Votre tâche:
Répondez s'il vous plaît à ces trois questions sur la décision du tribunal de commerce de Paris :
1. Quelle est la date de la demande ?
2. Quel article du code de la consommation la décision cite-t-elle ?
3. Qui a signé le contrat ?

Extrait:
▽

CEntre de Recherche sur les CLauses ABusives
Résultats de la recherche

T. COM. PARIS (2e ch.), 12 mars 2002

Nature : Décision
Titre : T. COM. PARIS (2e ch.), 12 mars 2002
Pays : France
Juridiction : TCom Paris. 2e ch.
Demande : 2000/046116
Date : 12/03/2002
Nature de la décision : Rejet
Date de la demande : 29/05/2000
Imprimer ce document

 

CERCLAB/CRDP - DOCUMENT N° 309

T. COM. PARIS (2e ch.), 12 mars 2002 : RG n° 2000/046116

Publication : Juris-Data n° 176650

 

Extrait  : « L'article L. 132-1 du code de la consommation caractérise comme abusive les clauses qui ont pour objet ou pour effet de créer au détriment du non professionnel un déséquilibre significatif entre les droits et les obligations de chacun. Le contrat comporte les causes classiques des contrats de location financière, en particulier la responsabilité du locataire dans le choix du matériel, et la possibilité de résiliation en cas de résolution de la vente du matériel ou au choix du seul bailleur en cas de défaillance du locataire. SECRE n'a pas mis en cause le choix du matériel loué qui aurait pu lui être recommandé par KJS en abusant de sa qualité de professionnel. La clause de résiliation n'est nullement discrétionnaire mais liée à des faits extérieurs à KJS. Comme dans tout contrat le prix a été discuté librement entre les deux parties et ne saurait être remis en cause après plusieurs années.

Une page du contrat rédigée en caractères très lisibles attire l'attention du locataire sur l'importance qu'il y a à bien prendre connaissance des diverses clauses rédigées en petits caractères. SECRE ne peut dans ces conditions arguer de l'incompétence juridique du secrétaire du CE qui a signé le contrat pour prétendre que sa bonne foi a été surprise ; il lui appartenait en cas de doute de prendre conseil.

Le Tribunal considère donc que le contrat ne contient pas de clauses abusives, que la bonne foi de SECRE n'a pas non plus été abusée, et donc que la résiliation unilatérale est abusive. »

 

TRIBUNAL DE COMMERCE DE PARIS

SEPTIÈME CHAMBRE

JUGEMENT DU 12 MARS 2002

 

ÉLÉMENTS D’IDENTIFICATION DE LA DÉCISION                                      (N.B. : mention ne figurant pas sur l’original)

R.G. n° 2000046116.

△

Données affichées:
▽

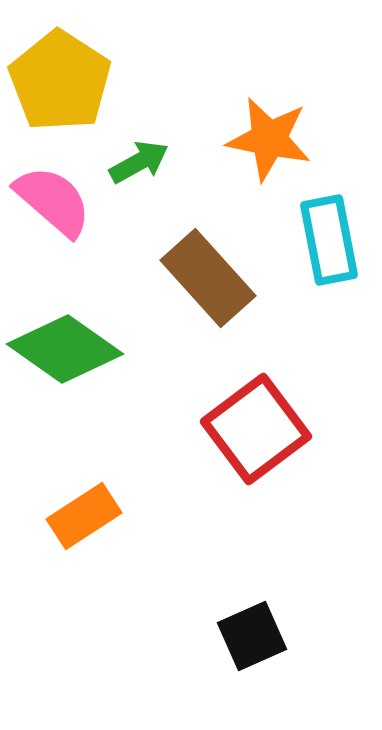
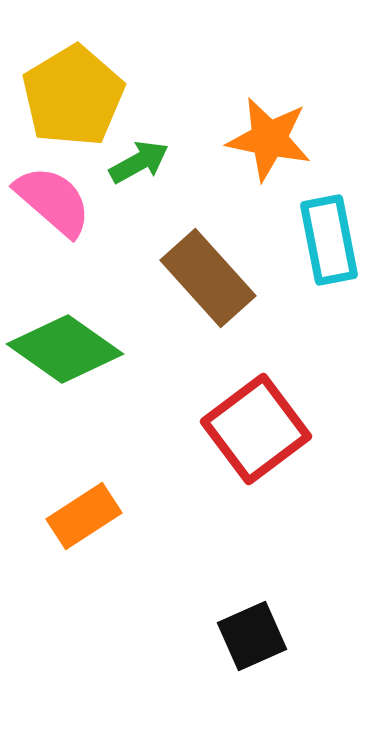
yellow pentagon: moved 13 px right, 15 px down; rotated 8 degrees clockwise
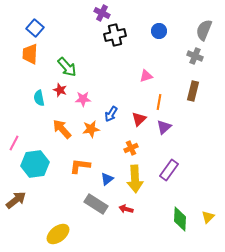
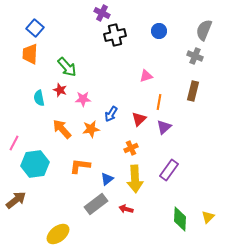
gray rectangle: rotated 70 degrees counterclockwise
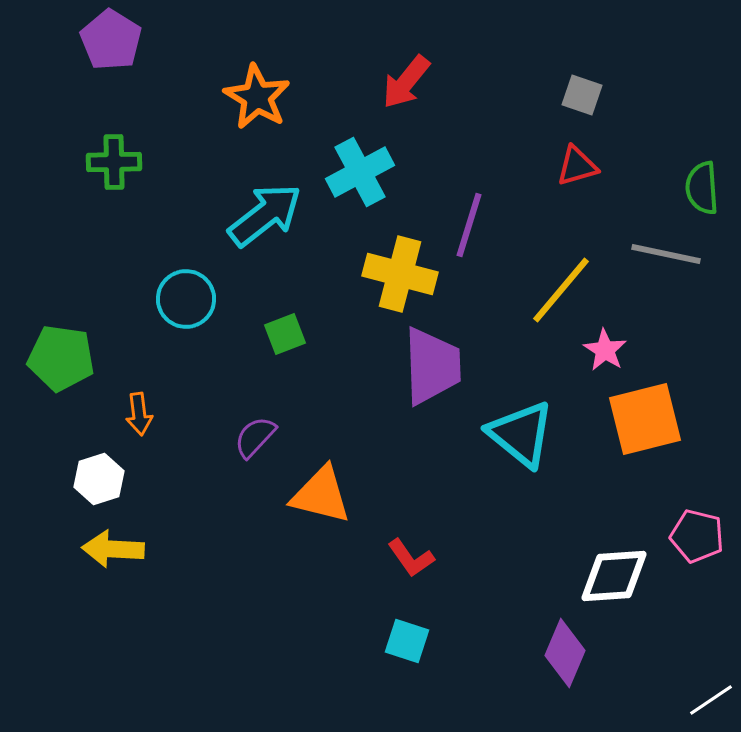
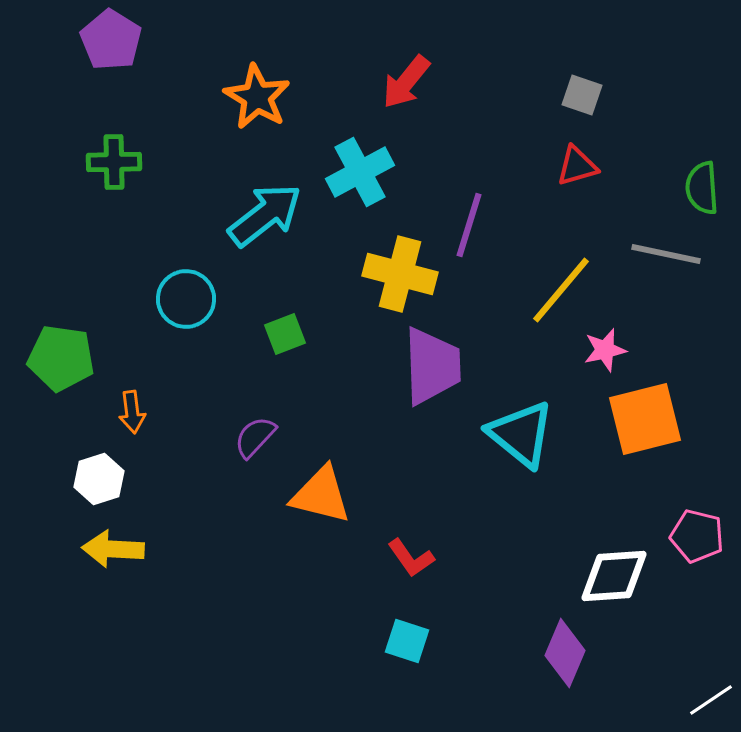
pink star: rotated 27 degrees clockwise
orange arrow: moved 7 px left, 2 px up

△

Réponse:
1. Le 29/05/2000.
2. L'article L. 132-1.
3. Le secrétaire du CE.